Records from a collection
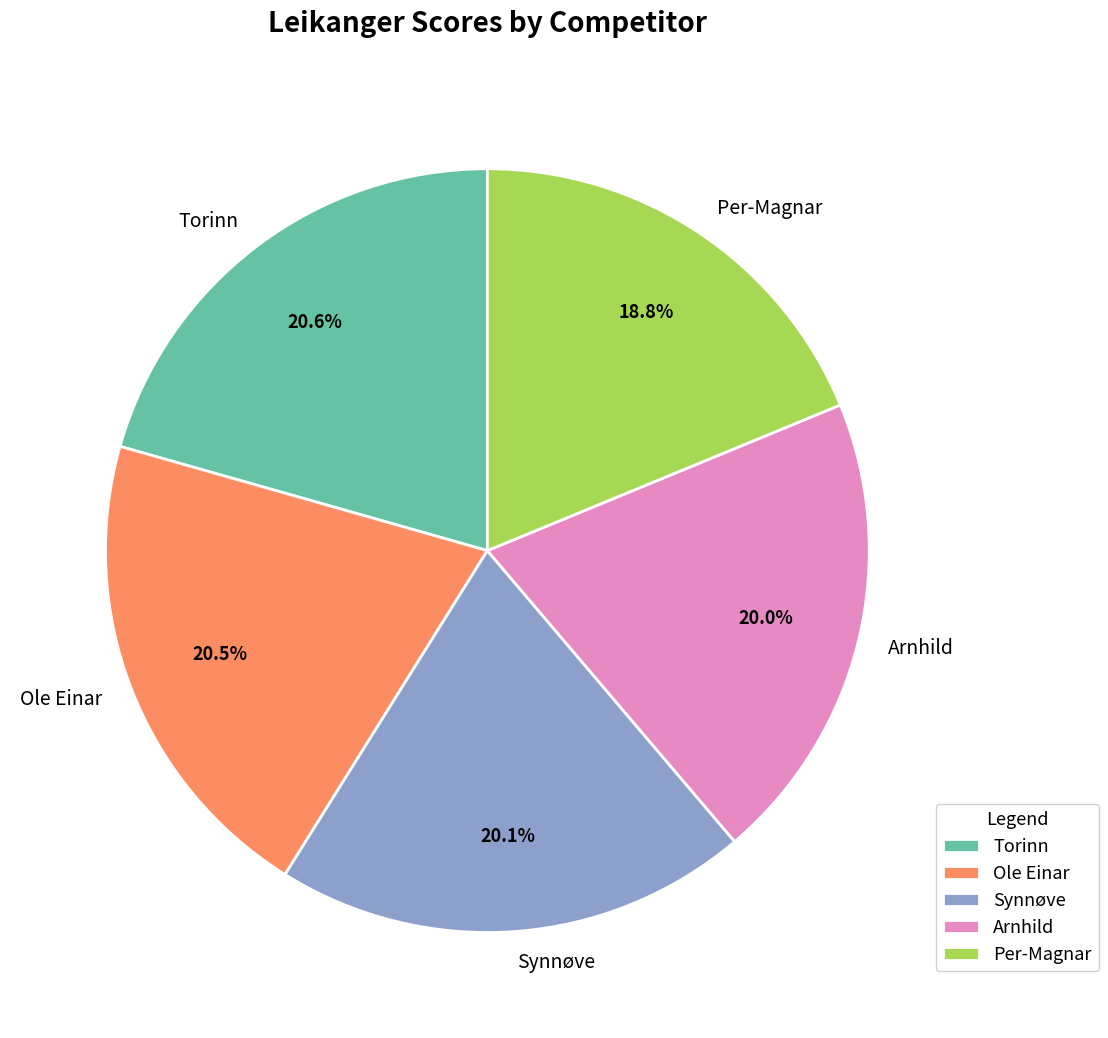

Count the number of slices in the pie.

5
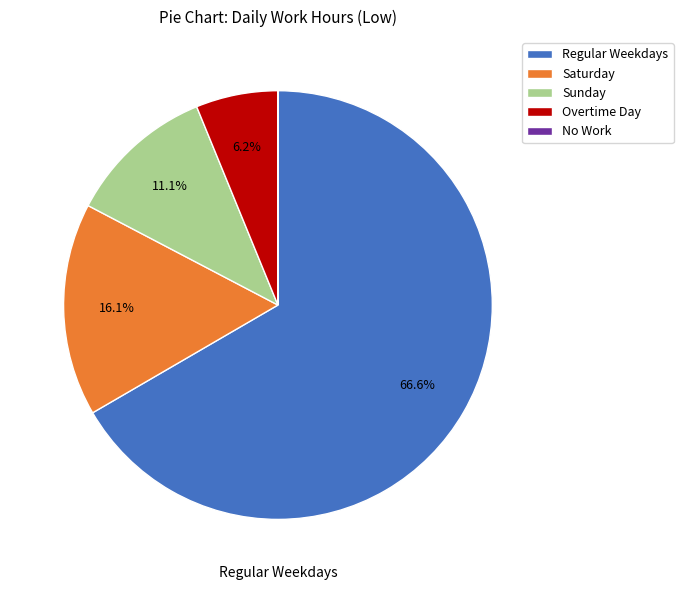

Does Saturday account for over 50% of the chart?

No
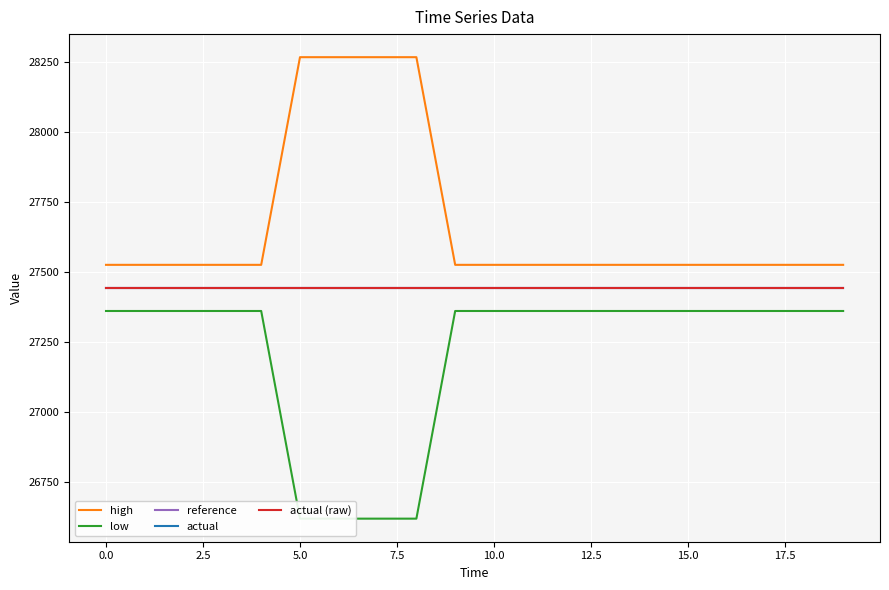

Reading left to right, list all the values displayed in this chart.

high: 27526.3	27526.3	27526.3	27526.3	27526.3	28267.3	28267.3	28267.3	28267.3	27526.3	27526.3	27526.3	27526.3	27526.3	27526.3	27526.3	27526.3	27526.3	27526.3	27526.3
low: 27361.7	27361.7	27361.7	27361.7	27361.7	26620.7	26620.7	26620.7	26620.7	27361.7	27361.7	27361.7	27361.7	27361.7	27361.7	27361.7	27361.7	27361.7	27361.7	27361.7
reference: 27444.0	27444.0	27444.0	27444.0	27444.0	27444.0	27444.0	27444.0	27444.0	27444.0	27444.0	27444.0	27444.0	27444.0	27444.0	27444.0	27444.0	27444.0	27444.0	27444.0
actual: 27444.0	27444.0	27444.0	27444.0	27444.0	27444.0	27444.0	27444.0	27444.0	27444.0	27444.0	27444.0	27444.0	27444.0	27444.0	27444.0	27444.0	27444.0	27444.0	27444.0
actual (raw): 27444.0	27444.0	27444.0	27444.0	27444.0	27444.0	27444.0	27444.0	27444.0	27444.0	27444.0	27444.0	27444.0	27444.0	27444.0	27444.0	27444.0	27444.0	27444.0	27444.0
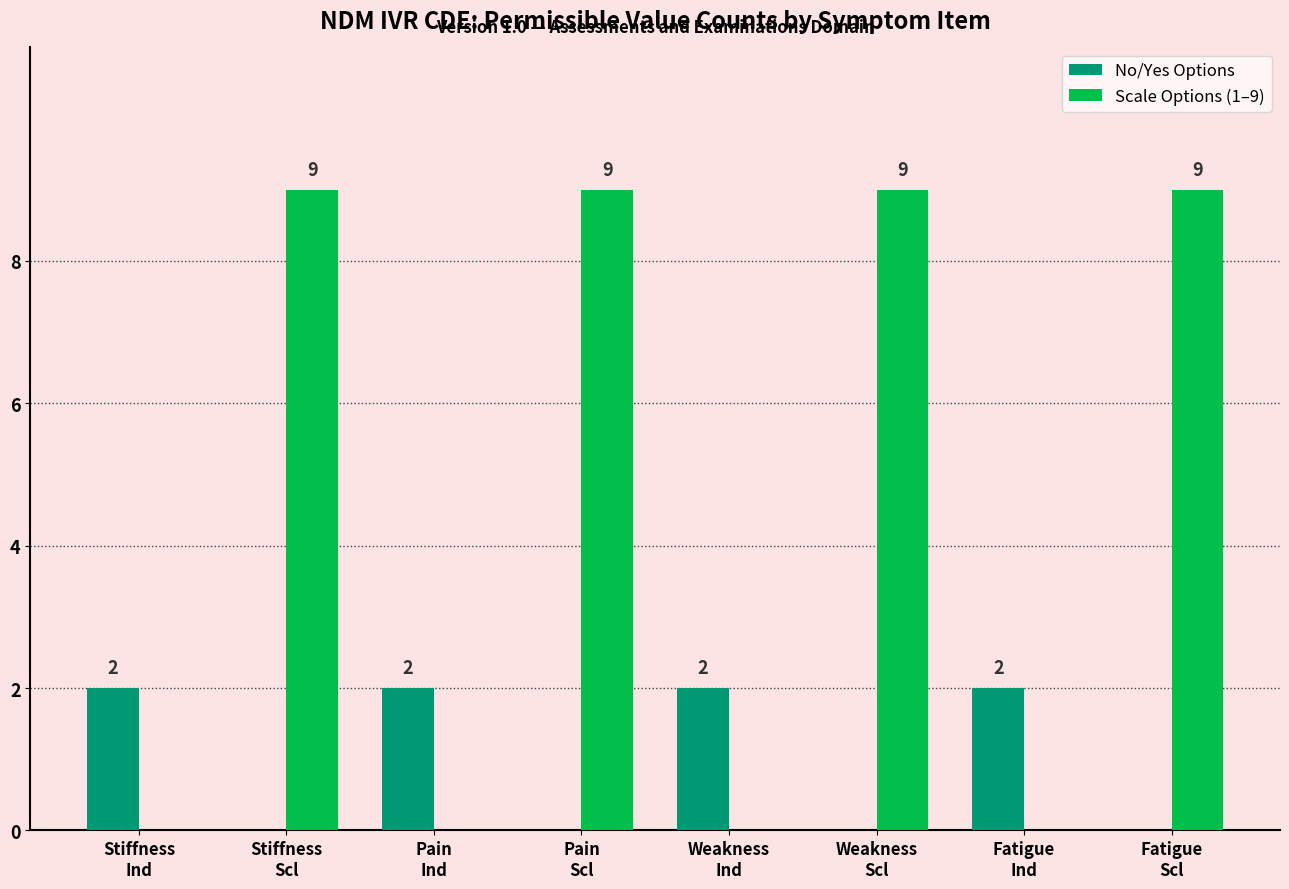

How many Scale Options (1–9) values are between 0 and 9?

8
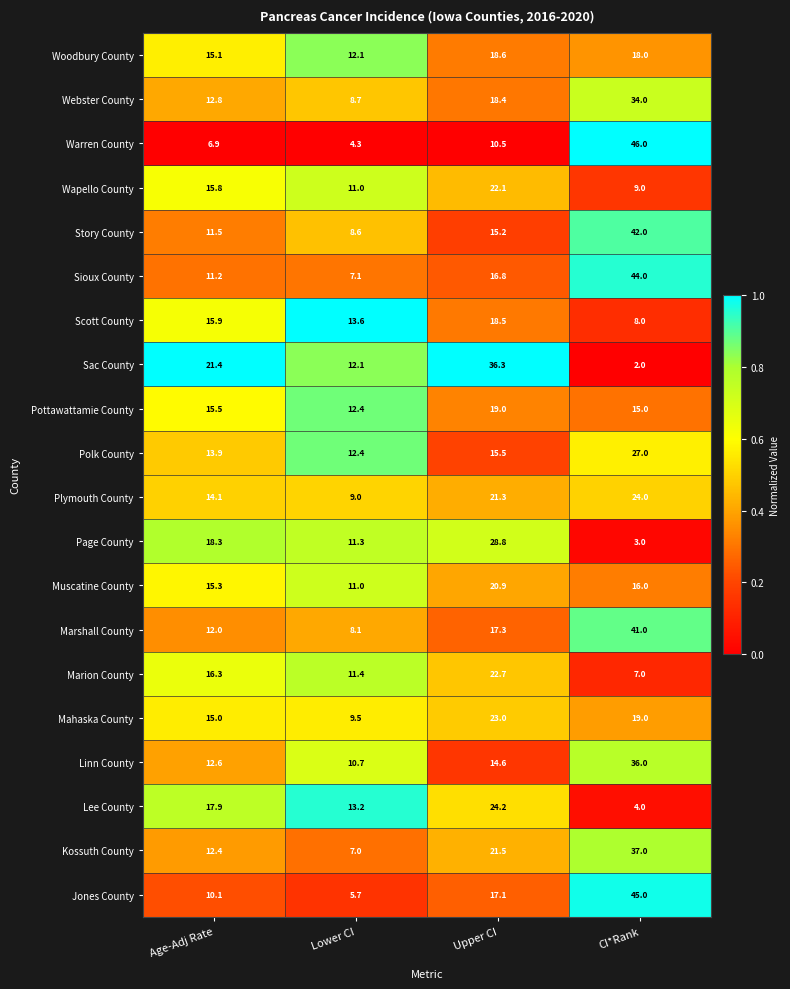

What is the maximum value shown in the chart?

46.0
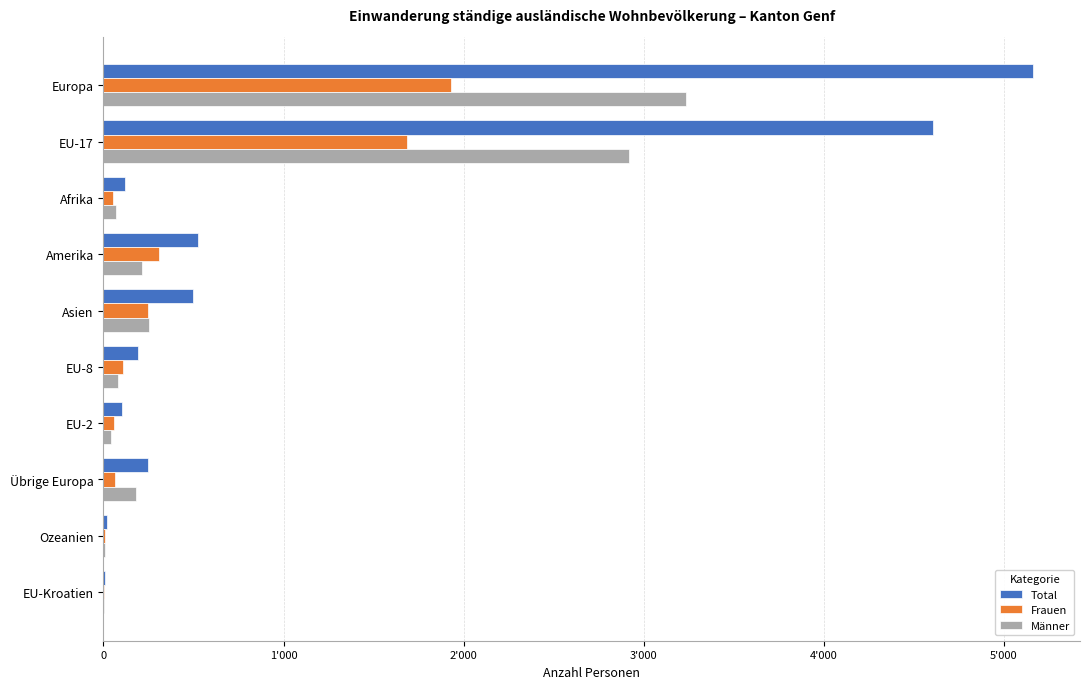

What are all the series names shown in the legend?

Total, Frauen, Männer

- TASK DESCRIPTION -
Edit the listing above by replacing every "chart" with "graph" and reproduce everything else unchanged, leaving out the pictures.

- ANSWER SPACE -
Count the number of slices in the pie.

5

Does Saturday account for over 50% of the graph?

No

Reading left to right, list all the values displayed in this graph.

high: 27526.3	27526.3	27526.3	27526.3	27526.3	28267.3	28267.3	28267.3	28267.3	27526.3	27526.3	27526.3	27526.3	27526.3	27526.3	27526.3	27526.3	27526.3	27526.3	27526.3
low: 27361.7	27361.7	27361.7	27361.7	27361.7	26620.7	26620.7	26620.7	26620.7	27361.7	27361.7	27361.7	27361.7	27361.7	27361.7	27361.7	27361.7	27361.7	27361.7	27361.7
reference: 27444.0	27444.0	27444.0	27444.0	27444.0	27444.0	27444.0	27444.0	27444.0	27444.0	27444.0	27444.0	27444.0	27444.0	27444.0	27444.0	27444.0	27444.0	27444.0	27444.0
actual: 27444.0	27444.0	27444.0	27444.0	27444.0	27444.0	27444.0	27444.0	27444.0	27444.0	27444.0	27444.0	27444.0	27444.0	27444.0	27444.0	27444.0	27444.0	27444.0	27444.0
actual (raw): 27444.0	27444.0	27444.0	27444.0	27444.0	27444.0	27444.0	27444.0	27444.0	27444.0	27444.0	27444.0	27444.0	27444.0	27444.0	27444.0	27444.0	27444.0	27444.0	27444.0

How many Scale Options (1–9) values are between 0 and 9?

8

What is the maximum value shown in the graph?

46.0

What are all the series names shown in the legend?

Total, Frauen, Männer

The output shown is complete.